There are fossil records for other birds in the Aramidae family that lived in the Americas during the Miocene, 23 to 5.3 million years ago. And there are some fossils not yet classified that could belong to this family that date to the Oligocene, around 33 million years ago.
4: There have been a lot more limpkins in Florida lately.
Every year, birders team up for the Audubon Christmas Bird Count to see how many of each species they can count in regions across North America. It is one of the largest and oldest active citizen science projects.

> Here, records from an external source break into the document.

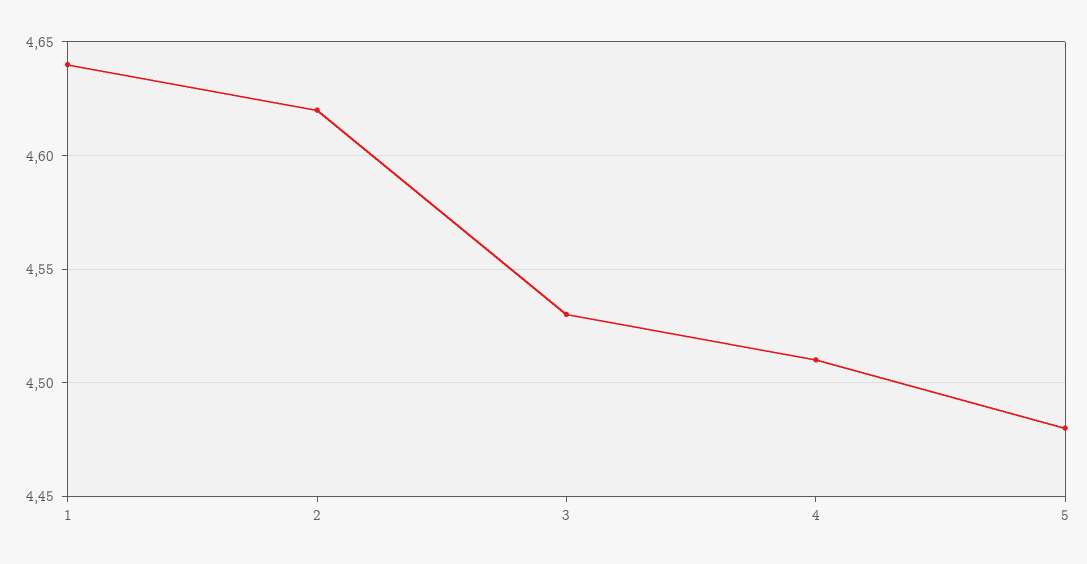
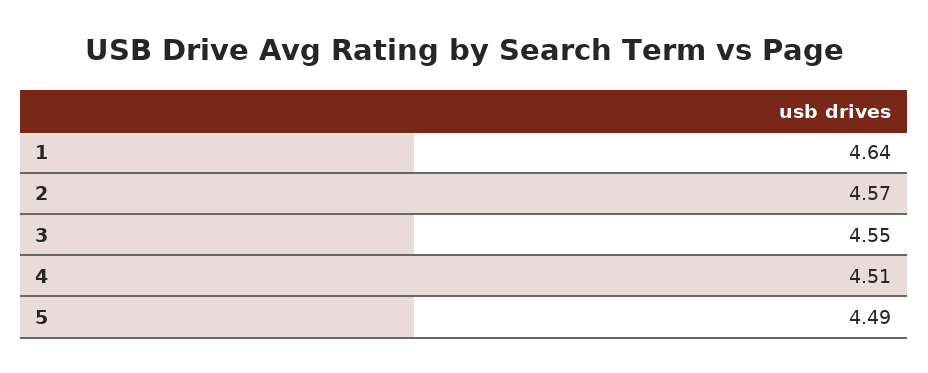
  {
    "1": 4.64,
-   "2": 4.62,
+   "2": 4.57,
-   "3": 4.53,
+   "3": 4.55,
    "4": 4.51,
-   "5": 4.48
+   "5": 4.49
  }

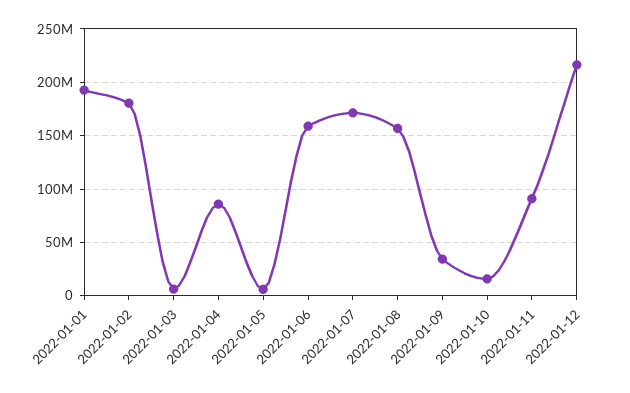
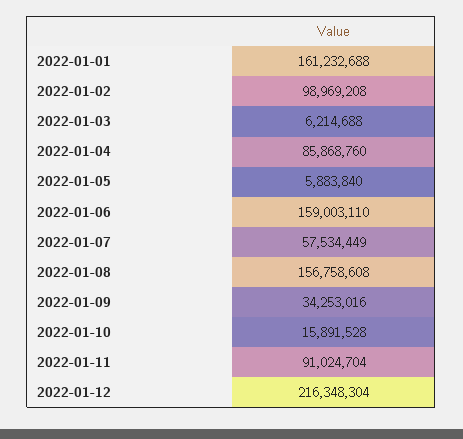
  {
-   "2022-01-01": 190000000,
+   "2022-01-01": 161232688,
-   "2022-01-02": 180000000,
+   "2022-01-02": 98969208,
    "2022-01-03": 6214688,
    "2022-01-04": 85868760,
    "2022-01-05": 5883840,
    "2022-01-06": 159003110,
-   "2022-01-07": 170000000,
+   "2022-01-07": 57534449,
    "2022-01-08": 156758608,
    "2022-01-09": 34253016,
    "2022-01-10": 15891528,
    "2022-01-11": 91024704,
    "2022-01-12": 216348304
  }

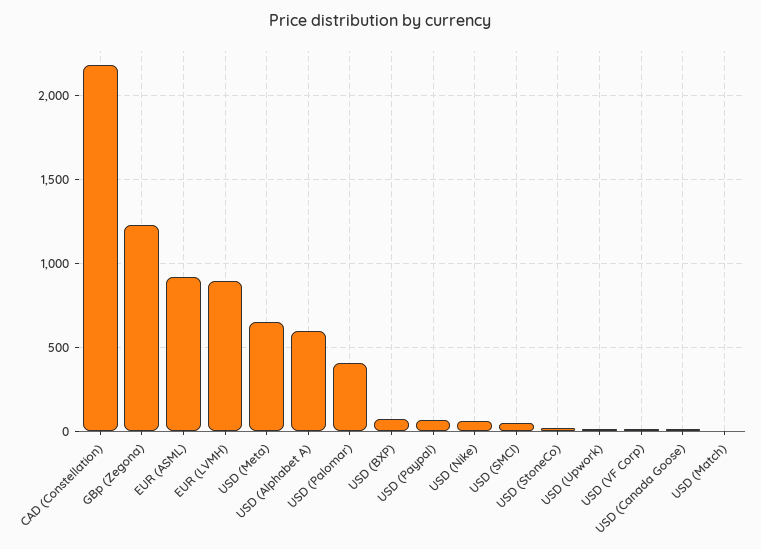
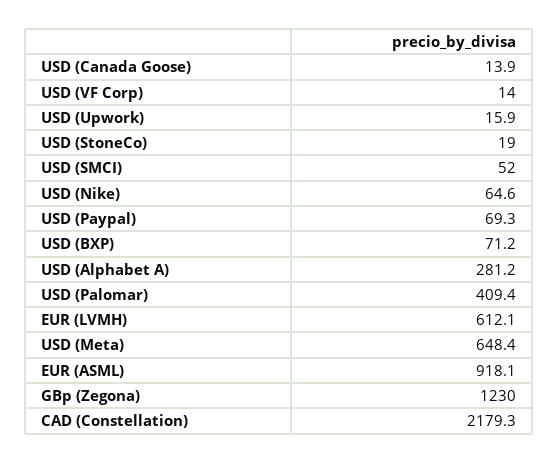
  {
    "CAD (Constellation)": 2179.3,
    "GBp (Zegona)": 1230,
    "EUR (ASML)": 918.1,
-   "EUR (LVMH)": 900,
+   "EUR (LVMH)": 612.1,
    "USD (Meta)": 648.4,
-   "USD (Alphabet A)": 600,
+   "USD (Alphabet A)": 281.2,
    "USD (Palomar)": 409.4,
    "USD (BXP)": 71.2,
    "USD (Paypal)": 69.3,
    "USD (Nike)": 64.6,
    "USD (SMCI)": 52,
    "USD (StoneCo)": 19,
    "USD (Upwork)": 15.9,
    "USD (VF Corp)": 14,
-   "USD (Canada Goose)": 13.9,
+   "USD (Canada Goose)": 13.9
-   "USD (Match)": 0
  }

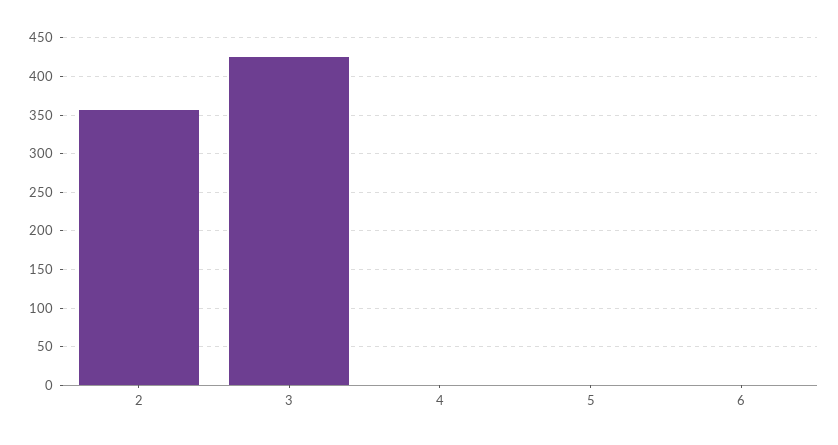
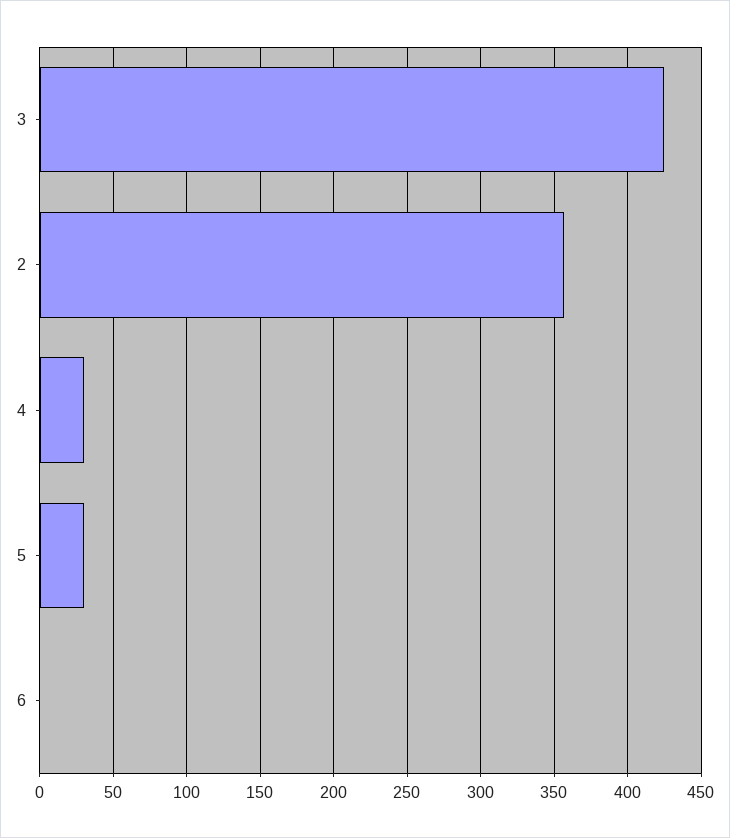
  {
    "2": 355,
    "3": 425,
-   "4": 0,
+   "4": 30,
-   "5": 0,
+   "5": 30,
    "6": 0
  }

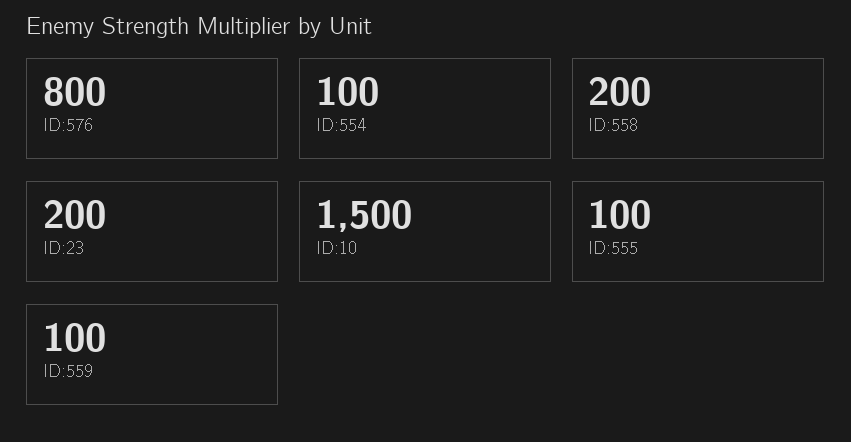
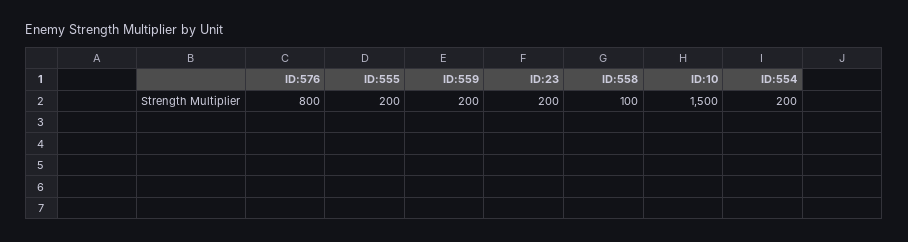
  {
    "ID:576": 800,
-   "ID:554": 100,
+   "ID:554": 200,
-   "ID:558": 200,
+   "ID:558": 100,
    "ID:23": 200,
    "ID:10": 1500,
-   "ID:555": 100,
+   "ID:555": 200,
-   "ID:559": 100
+   "ID:559": 200
  }

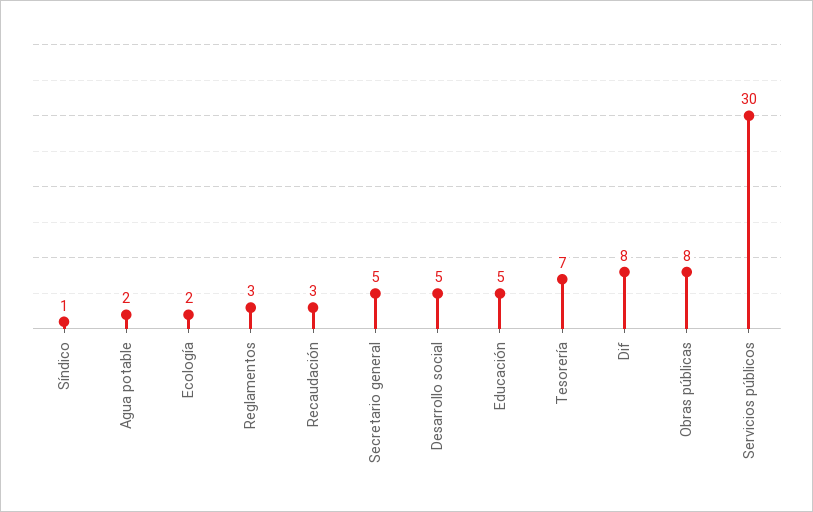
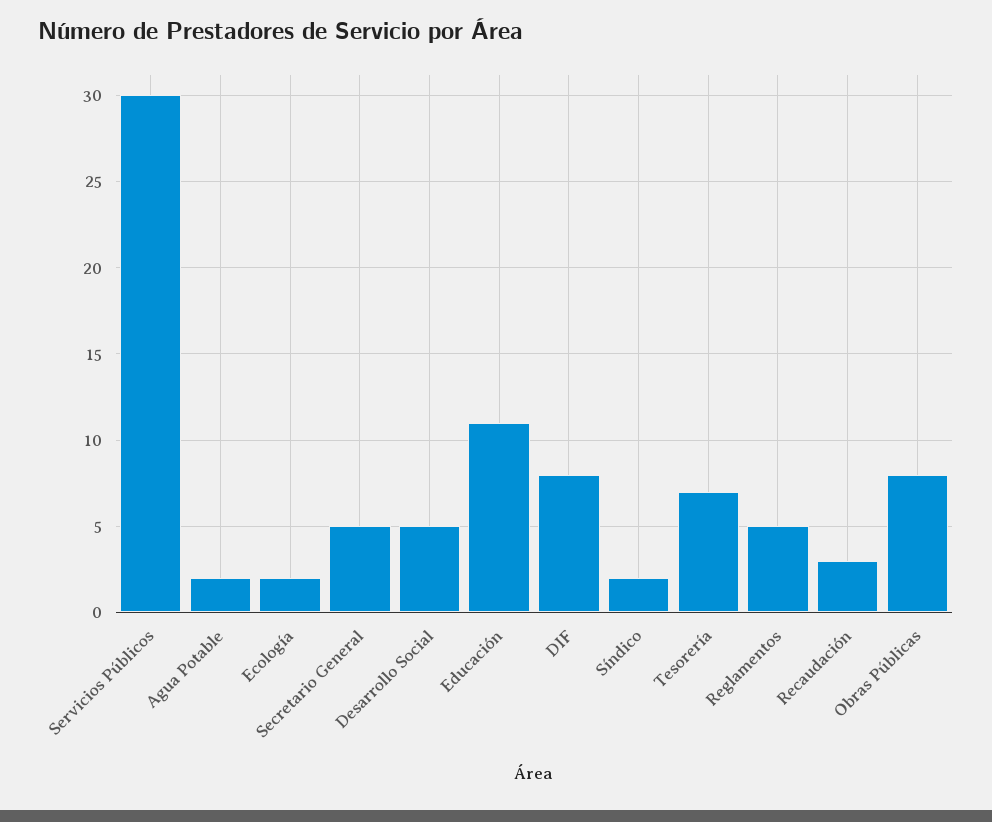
  {
-   "Síndico": 1,
+   "Síndico": 2,
    "Agua potable": 2,
    "Ecología": 2,
-   "Reglamentos": 3,
+   "Reglamentos": 5,
    "Recaudación": 3,
    "Secretario general": 5,
    "Desarrollo social": 5,
-   "Educación": 5,
+   "Educación": 11,
    "Tesorería": 7,
    "Dif": 8,
    "Obras públicas": 8,
    "Servicios públicos": 30
  }

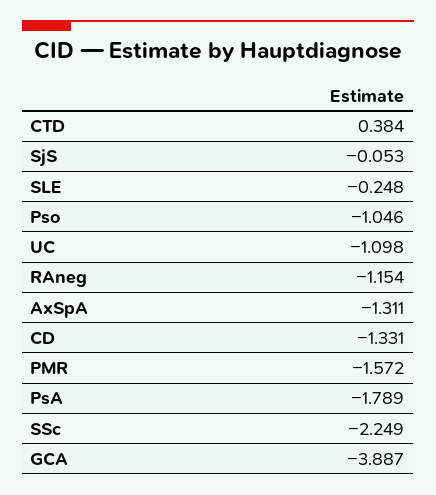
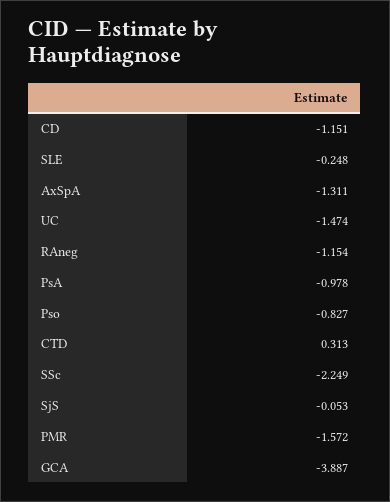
  {
-   "CTD": 0.384,
+   "CTD": 0.313,
    "SjS": -0.053,
    "SLE": -0.248,
-   "Pso": -1.046,
+   "Pso": -0.827,
-   "UC": -1.098,
+   "UC": -1.474,
    "RAneg": -1.154,
    "AxSpA": -1.311,
-   "CD": -1.331,
+   "CD": -1.151,
    "PMR": -1.572,
-   "PsA": -1.789,
+   "PsA": -0.978,
    "SSc": -2.249,
    "GCA": -3.887
  }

Some regions in Florida have noticed a dramatic increase in limpkins over the last few years. In Alachua County on Paynes Prairie, limpkin counts have gone from single digits to double digits to hundreds in only a few years.
Researchers are starting to investigate why the bird population has increased, and are also watching what happens to their ecosystem with this sudden shift in biodiversity.
Even specialists, like the limpkins, have capabilities to thrive if conditions are right. What’s so weird is that the usual response of native species to an invasion of an exotic species is a population crash.— Andrew Kratter, Florida Museum Ornithology Collection Manager
5: Limpkins eat snails.
They mostly eat apple snails, but sometimes eat other aquatic mollusks. They’ve also been known to eat insects, frogs, lizards or worms if that’s all they can find.
Their apple-snail diet is a major factor that determines where limpkins live, which could explain the recent increase of populations in some areas of Florida. There’s a new invasive snail moving into Florida, Pomacea maculata, the island apple snail. They are abundant and a popular meal for limpkins. More food means more birds.
Bonus: Another bird benefiting from the abundant invasive island apple snail is the snail kite, Rostrhamus sociabilis. Snail kites are locally endangered in Florida but higher numbers have been seen recently. They prefer the same type of environment and diet as limpkins, and are also eating the invasive island apple snails.